Dataset entries.
--- START ---
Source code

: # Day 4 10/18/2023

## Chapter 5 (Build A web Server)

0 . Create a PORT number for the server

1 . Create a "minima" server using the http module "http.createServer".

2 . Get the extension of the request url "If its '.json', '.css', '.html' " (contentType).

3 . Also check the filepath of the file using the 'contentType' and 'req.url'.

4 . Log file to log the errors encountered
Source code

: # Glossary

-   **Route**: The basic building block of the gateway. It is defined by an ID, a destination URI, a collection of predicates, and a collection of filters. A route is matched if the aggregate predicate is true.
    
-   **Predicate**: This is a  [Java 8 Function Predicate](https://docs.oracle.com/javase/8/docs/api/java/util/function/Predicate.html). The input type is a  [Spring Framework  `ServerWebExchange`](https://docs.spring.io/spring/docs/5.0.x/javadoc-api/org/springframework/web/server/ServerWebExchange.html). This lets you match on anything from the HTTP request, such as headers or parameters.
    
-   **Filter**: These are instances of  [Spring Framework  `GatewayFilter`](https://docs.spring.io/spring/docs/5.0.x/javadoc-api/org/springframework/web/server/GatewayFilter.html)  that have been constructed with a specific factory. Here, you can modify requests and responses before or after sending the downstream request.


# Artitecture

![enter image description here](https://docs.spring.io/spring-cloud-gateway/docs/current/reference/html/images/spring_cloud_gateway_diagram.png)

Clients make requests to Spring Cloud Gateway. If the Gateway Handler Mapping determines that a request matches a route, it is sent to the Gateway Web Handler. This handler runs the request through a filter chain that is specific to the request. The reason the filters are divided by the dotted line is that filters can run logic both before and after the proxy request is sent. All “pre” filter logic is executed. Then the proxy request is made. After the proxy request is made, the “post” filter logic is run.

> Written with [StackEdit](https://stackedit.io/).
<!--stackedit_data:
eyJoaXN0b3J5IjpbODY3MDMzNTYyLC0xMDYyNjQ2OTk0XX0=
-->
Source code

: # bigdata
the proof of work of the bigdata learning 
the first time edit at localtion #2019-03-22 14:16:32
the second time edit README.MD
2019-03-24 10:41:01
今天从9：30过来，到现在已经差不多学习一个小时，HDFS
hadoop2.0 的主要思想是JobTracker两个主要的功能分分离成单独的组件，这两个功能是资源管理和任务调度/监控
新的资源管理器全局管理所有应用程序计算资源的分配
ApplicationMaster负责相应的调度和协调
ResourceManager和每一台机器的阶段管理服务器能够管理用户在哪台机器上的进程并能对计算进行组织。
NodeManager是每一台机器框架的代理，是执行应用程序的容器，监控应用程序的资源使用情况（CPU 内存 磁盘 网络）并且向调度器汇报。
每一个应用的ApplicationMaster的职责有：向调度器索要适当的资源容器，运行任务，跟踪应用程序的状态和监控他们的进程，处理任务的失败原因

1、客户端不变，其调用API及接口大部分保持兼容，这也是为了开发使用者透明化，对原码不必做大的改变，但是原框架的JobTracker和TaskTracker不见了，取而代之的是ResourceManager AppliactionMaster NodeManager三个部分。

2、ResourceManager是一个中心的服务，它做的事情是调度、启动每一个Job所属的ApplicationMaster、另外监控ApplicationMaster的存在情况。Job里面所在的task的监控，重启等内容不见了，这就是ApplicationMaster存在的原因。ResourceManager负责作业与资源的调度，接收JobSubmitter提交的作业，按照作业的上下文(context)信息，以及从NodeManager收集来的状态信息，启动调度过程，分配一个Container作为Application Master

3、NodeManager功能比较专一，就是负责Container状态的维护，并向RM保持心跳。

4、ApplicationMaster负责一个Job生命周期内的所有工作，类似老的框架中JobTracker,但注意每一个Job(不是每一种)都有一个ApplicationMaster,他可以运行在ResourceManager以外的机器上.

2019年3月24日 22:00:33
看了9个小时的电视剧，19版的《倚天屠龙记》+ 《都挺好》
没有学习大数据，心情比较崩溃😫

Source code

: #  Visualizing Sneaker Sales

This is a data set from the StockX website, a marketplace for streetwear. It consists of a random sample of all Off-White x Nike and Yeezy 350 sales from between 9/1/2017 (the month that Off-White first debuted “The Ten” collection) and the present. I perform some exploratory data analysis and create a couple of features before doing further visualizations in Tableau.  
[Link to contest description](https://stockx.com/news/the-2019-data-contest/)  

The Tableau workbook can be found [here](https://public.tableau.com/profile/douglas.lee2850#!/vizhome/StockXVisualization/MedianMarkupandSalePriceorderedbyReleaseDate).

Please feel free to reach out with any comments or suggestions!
--- END ---
Could you transcribe all of the lines above, character for character, from the first to the last?

The completed task.
Source code

: # Day 4 10/18/2023

## Chapter 5 (Build A web Server)

0 . Create a PORT number for the server

1 . Create a "minima" server using the http module "http.createServer".

2 . Get the extension of the request url "If its '.json', '.css', '.html' " (contentType).

3 . Also check the filepath of the file using the 'contentType' and 'req.url'.

4 . Log file to log the errors encountered
Source code

: # Glossary

-   **Route**: The basic building block of the gateway. It is defined by an ID, a destination URI, a collection of predicates, and a collection of filters. A route is matched if the aggregate predicate is true.
    
-   **Predicate**: This is a  [Java 8 Function Predicate](https://docs.oracle.com/javase/8/docs/api/java/util/function/Predicate.html). The input type is a  [Spring Framework  `ServerWebExchange`](https://docs.spring.io/spring/docs/5.0.x/javadoc-api/org/springframework/web/server/ServerWebExchange.html). This lets you match on anything from the HTTP request, such as headers or parameters.
    
-   **Filter**: These are instances of  [Spring Framework  `GatewayFilter`](https://docs.spring.io/spring/docs/5.0.x/javadoc-api/org/springframework/web/server/GatewayFilter.html)  that have been constructed with a specific factory. Here, you can modify requests and responses before or after sending the downstream request.


# Artitecture

![enter image description here](https://docs.spring.io/spring-cloud-gateway/docs/current/reference/html/images/spring_cloud_gateway_diagram.png)

Clients make requests to Spring Cloud Gateway. If the Gateway Handler Mapping determines that a request matches a route, it is sent to the Gateway Web Handler. This handler runs the request through a filter chain that is specific to the request. The reason the filters are divided by the dotted line is that filters can run logic both before and after the proxy request is sent. All “pre” filter logic is executed. Then the proxy request is made. After the proxy request is made, the “post” filter logic is run.

> Written with [StackEdit](https://stackedit.io/).
<!--stackedit_data:
eyJoaXN0b3J5IjpbODY3MDMzNTYyLC0xMDYyNjQ2OTk0XX0=
-->
Source code

: # bigdata
the proof of work of the bigdata learning 
the first time edit at localtion #2019-03-22 14:16:32
the second time edit README.MD
2019-03-24 10:41:01
今天从9：30过来，到现在已经差不多学习一个小时，HDFS
hadoop2.0 的主要思想是JobTracker两个主要的功能分分离成单独的组件，这两个功能是资源管理和任务调度/监控
新的资源管理器全局管理所有应用程序计算资源的分配
ApplicationMaster负责相应的调度和协调
ResourceManager和每一台机器的阶段管理服务器能够管理用户在哪台机器上的进程并能对计算进行组织。
NodeManager是每一台机器框架的代理，是执行应用程序的容器，监控应用程序的资源使用情况（CPU 内存 磁盘 网络）并且向调度器汇报。
每一个应用的ApplicationMaster的职责有：向调度器索要适当的资源容器，运行任务，跟踪应用程序的状态和监控他们的进程，处理任务的失败原因

1、客户端不变，其调用API及接口大部分保持兼容，这也是为了开发使用者透明化，对原码不必做大的改变，但是原框架的JobTracker和TaskTracker不见了，取而代之的是ResourceManager AppliactionMaster NodeManager三个部分。

2、ResourceManager是一个中心的服务，它做的事情是调度、启动每一个Job所属的ApplicationMaster、另外监控ApplicationMaster的存在情况。Job里面所在的task的监控，重启等内容不见了，这就是ApplicationMaster存在的原因。ResourceManager负责作业与资源的调度，接收JobSubmitter提交的作业，按照作业的上下文(context)信息，以及从NodeManager收集来的状态信息，启动调度过程，分配一个Container作为Application Master

3、NodeManager功能比较专一，就是负责Container状态的维护，并向RM保持心跳。

4、ApplicationMaster负责一个Job生命周期内的所有工作，类似老的框架中JobTracker,但注意每一个Job(不是每一种)都有一个ApplicationMaster,他可以运行在ResourceManager以外的机器上.

2019年3月24日 22:00:33
看了9个小时的电视剧，19版的《倚天屠龙记》+ 《都挺好》
没有学习大数据，心情比较崩溃😫

Source code

: #  Visualizing Sneaker Sales

This is a data set from the StockX website, a marketplace for streetwear. It consists of a random sample of all Off-White x Nike and Yeezy 350 sales from between 9/1/2017 (the month that Off-White first debuted “The Ten” collection) and the present. I perform some exploratory data analysis and create a couple of features before doing further visualizations in Tableau.  
[Link to contest description](https://stockx.com/news/the-2019-data-contest/)  

The Tableau workbook can be found [here](https://public.tableau.com/profile/douglas.lee2850#!/vizhome/StockXVisualization/MedianMarkupandSalePriceorderedbyReleaseDate).

Please feel free to reach out with any comments or suggestions!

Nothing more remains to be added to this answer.